During serial passages of transient transfectants
generated as described above, BLV can spread by both cell-to-cell and
cell-free transmission. To characterize the biological functions of
YXXL sequences in gp30 in viral transmission, it is essential to
establish stable transfectants that can produce sufficient quantities
of mutant BLV for subsequent infection experiments. Therefore, we transfected COS-1 cells with linearized pBLV-IF mutant DNA and pBLVLTR(U3)-neo, which contained the LTR-U3 region of BLV
cloned upstream of the neomycin resistance gene, and then cultured
cells in the presence of G418 as described previously (32).
After G418-resistant colonies had grown up, we individually expanded several colonies within each series of transfectants and examined the
expression of cell-associated BLV antigens by Western blotting (Fig.

+ + +

#### [TASK TO COMPLETE]
How would you translate this sentence from the text on BLV transfectants into Spanish: "To characterize the biological functions of YXXL sequences in gp30 in viral transmission, it is essential to establish stable transfectants that can produce sufficient quantities of mutant BLV for subsequent infection experiments." The records aren't needed for this work.

(Saved data entries)
+ + +

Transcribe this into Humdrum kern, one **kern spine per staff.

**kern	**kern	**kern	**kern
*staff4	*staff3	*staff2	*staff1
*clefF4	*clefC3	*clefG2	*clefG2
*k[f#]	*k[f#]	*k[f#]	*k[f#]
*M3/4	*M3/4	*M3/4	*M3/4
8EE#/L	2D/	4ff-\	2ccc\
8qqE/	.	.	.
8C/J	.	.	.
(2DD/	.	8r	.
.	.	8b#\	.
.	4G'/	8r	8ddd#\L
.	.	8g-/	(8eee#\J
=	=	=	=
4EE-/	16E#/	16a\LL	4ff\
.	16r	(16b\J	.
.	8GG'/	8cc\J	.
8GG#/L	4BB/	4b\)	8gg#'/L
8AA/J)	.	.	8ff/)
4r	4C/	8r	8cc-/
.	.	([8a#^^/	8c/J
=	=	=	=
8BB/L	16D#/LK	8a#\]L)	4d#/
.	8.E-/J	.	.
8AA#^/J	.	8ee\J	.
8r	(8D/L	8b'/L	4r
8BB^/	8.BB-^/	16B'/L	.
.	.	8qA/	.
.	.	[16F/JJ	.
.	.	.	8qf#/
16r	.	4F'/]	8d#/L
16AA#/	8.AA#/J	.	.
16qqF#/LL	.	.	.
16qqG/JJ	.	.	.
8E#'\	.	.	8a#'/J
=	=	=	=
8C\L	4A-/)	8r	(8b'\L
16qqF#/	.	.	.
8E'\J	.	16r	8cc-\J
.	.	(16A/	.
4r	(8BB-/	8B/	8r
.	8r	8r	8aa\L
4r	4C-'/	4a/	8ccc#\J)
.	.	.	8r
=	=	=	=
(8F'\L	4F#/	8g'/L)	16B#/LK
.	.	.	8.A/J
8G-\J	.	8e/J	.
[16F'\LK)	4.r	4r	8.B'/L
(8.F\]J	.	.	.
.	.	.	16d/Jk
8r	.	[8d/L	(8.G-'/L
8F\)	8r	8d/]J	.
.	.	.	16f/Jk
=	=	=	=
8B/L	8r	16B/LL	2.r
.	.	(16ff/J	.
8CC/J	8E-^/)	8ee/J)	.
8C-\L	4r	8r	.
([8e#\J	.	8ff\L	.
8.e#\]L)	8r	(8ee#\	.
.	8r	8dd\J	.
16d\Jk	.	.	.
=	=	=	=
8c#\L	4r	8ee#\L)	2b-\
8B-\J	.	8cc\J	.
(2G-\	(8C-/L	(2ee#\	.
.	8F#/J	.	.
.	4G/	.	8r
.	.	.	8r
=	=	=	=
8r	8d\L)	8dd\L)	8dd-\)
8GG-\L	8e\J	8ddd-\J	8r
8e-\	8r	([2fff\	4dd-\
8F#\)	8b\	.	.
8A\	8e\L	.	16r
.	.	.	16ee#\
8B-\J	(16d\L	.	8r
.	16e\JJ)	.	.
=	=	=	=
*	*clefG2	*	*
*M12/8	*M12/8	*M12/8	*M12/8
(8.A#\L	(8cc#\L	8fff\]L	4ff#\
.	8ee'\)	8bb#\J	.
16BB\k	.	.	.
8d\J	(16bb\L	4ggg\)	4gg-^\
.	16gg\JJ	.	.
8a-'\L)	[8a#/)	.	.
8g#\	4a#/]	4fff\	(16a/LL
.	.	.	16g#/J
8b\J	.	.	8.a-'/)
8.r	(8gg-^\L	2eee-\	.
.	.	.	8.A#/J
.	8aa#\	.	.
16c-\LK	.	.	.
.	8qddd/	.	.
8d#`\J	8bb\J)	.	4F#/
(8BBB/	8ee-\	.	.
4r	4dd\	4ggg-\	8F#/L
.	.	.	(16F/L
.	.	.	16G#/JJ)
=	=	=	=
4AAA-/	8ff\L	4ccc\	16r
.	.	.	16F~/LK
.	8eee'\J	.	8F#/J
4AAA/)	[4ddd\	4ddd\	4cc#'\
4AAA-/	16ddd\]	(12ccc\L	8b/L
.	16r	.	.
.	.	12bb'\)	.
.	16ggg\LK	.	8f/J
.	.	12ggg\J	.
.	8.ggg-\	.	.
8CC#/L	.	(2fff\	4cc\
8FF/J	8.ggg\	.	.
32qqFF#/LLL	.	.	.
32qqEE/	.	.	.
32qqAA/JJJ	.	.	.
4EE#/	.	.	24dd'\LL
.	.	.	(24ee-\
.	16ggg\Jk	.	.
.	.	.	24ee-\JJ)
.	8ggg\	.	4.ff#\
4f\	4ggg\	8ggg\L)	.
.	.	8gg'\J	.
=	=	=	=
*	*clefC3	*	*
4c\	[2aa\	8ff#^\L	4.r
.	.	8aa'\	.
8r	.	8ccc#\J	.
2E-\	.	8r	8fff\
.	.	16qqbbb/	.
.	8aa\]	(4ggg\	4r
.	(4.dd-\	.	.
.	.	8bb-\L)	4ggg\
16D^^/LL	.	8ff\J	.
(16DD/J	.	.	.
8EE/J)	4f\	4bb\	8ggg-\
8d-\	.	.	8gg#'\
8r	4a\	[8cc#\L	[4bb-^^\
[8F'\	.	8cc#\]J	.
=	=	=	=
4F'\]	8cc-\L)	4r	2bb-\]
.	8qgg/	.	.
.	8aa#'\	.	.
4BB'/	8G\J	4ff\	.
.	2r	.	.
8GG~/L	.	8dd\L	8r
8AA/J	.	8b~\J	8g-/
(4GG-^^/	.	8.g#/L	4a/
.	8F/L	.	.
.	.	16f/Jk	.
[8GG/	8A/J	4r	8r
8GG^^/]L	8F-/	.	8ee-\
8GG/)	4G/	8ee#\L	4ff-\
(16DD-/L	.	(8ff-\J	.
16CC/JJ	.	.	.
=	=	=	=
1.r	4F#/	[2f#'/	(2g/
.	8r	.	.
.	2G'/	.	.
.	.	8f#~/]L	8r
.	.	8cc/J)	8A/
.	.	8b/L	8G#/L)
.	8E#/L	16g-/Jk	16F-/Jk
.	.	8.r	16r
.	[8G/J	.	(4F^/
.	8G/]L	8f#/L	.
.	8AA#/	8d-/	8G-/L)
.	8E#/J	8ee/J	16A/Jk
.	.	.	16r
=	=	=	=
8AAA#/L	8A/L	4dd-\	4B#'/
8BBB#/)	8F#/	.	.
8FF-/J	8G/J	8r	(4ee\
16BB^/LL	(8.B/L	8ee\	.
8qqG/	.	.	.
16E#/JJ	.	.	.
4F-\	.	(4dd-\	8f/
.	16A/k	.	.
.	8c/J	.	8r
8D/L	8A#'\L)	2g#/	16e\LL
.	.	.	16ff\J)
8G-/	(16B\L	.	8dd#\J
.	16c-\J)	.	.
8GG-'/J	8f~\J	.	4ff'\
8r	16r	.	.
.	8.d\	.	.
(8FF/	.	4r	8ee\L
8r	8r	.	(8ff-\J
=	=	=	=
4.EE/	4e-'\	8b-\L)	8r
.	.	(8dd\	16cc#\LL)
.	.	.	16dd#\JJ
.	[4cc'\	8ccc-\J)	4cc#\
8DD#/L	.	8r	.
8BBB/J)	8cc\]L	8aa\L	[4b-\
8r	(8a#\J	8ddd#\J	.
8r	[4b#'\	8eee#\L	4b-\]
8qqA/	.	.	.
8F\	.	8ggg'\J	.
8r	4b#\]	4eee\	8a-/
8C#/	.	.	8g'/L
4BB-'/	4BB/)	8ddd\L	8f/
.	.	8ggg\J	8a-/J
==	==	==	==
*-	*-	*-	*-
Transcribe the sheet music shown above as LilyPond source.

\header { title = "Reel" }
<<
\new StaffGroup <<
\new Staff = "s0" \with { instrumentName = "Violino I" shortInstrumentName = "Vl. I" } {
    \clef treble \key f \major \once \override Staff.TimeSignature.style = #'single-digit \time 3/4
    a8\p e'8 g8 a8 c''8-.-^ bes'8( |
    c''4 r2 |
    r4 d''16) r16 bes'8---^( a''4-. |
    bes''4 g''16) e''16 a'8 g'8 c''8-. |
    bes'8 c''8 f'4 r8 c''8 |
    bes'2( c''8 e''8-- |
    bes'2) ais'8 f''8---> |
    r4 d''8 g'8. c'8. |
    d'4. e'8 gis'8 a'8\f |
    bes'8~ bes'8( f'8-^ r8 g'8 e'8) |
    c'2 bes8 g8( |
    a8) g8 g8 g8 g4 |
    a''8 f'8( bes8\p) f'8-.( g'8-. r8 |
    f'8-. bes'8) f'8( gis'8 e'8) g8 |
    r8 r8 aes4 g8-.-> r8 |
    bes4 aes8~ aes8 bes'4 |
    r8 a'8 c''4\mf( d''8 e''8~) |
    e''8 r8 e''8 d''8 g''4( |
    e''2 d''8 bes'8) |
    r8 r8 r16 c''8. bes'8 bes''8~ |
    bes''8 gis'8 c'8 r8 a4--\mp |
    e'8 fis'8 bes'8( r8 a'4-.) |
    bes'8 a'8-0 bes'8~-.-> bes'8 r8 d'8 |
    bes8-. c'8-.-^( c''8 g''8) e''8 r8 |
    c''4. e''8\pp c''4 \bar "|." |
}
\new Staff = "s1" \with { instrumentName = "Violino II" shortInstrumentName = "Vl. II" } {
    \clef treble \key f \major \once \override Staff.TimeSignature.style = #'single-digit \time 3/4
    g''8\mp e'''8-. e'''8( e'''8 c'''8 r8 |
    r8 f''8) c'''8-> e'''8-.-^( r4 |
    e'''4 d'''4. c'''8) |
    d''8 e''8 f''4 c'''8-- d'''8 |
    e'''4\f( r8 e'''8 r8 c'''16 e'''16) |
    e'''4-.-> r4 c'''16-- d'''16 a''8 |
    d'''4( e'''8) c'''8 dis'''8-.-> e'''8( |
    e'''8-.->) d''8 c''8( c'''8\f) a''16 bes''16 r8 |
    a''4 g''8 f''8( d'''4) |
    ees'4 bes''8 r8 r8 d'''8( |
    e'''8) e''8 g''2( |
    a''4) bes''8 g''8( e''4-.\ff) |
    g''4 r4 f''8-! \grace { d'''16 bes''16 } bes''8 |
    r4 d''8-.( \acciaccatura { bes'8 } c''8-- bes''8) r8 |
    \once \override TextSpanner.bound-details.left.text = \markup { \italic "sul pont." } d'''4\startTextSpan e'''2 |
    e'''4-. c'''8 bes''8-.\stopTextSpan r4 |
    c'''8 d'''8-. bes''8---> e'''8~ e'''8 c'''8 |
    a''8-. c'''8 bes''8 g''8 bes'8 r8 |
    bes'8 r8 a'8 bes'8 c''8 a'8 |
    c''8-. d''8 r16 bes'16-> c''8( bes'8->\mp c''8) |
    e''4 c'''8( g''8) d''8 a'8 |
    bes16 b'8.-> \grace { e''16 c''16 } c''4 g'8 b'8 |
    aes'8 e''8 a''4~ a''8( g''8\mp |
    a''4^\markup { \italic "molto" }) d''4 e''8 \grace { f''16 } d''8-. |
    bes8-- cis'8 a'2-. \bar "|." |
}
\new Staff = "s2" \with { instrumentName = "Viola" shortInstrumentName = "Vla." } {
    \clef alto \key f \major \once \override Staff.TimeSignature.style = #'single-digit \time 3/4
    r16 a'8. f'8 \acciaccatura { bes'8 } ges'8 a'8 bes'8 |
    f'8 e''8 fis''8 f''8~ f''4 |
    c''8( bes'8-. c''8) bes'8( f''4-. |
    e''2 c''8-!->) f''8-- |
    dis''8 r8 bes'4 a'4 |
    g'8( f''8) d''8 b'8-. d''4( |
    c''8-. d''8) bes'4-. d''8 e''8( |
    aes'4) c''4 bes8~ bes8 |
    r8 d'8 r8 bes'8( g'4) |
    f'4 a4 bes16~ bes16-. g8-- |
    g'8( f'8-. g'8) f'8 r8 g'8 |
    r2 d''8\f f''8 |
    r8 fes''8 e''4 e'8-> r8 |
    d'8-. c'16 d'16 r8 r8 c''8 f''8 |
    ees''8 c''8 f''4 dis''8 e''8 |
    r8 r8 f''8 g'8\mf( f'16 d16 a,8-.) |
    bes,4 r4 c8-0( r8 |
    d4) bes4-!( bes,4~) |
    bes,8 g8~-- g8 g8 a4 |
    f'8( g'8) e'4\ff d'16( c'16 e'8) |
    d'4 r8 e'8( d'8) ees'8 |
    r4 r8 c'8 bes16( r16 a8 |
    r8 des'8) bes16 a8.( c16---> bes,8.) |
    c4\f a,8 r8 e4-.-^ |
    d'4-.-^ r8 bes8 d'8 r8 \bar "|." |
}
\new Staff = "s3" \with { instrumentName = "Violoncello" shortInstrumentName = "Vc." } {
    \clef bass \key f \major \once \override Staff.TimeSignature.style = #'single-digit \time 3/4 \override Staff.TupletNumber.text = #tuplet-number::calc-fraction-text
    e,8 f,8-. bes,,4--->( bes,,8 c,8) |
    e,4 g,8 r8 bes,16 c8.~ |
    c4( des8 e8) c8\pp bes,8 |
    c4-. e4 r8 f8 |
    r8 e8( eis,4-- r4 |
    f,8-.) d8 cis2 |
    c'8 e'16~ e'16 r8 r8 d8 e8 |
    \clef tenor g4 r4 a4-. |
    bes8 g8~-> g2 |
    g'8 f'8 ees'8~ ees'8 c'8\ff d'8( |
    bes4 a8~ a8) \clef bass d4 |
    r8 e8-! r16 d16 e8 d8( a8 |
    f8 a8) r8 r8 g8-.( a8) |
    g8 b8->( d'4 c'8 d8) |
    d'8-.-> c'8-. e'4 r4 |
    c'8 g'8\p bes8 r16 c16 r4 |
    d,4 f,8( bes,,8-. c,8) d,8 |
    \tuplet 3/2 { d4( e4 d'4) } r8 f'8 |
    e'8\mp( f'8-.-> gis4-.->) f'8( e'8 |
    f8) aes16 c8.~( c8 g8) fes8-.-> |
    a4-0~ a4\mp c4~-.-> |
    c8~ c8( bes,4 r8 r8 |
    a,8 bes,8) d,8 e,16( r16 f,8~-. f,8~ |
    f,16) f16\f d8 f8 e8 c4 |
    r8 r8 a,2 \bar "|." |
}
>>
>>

+ + +

#### [TASK ANSWER]
Para caracterizar las funciones biológicas de las secuencias YXXL de gp30 en la transmisión viral, es esencial establecer transfectantes estables que puedan producir cantidades suficientes de BLV mutante para los experimentos de infección posteriores.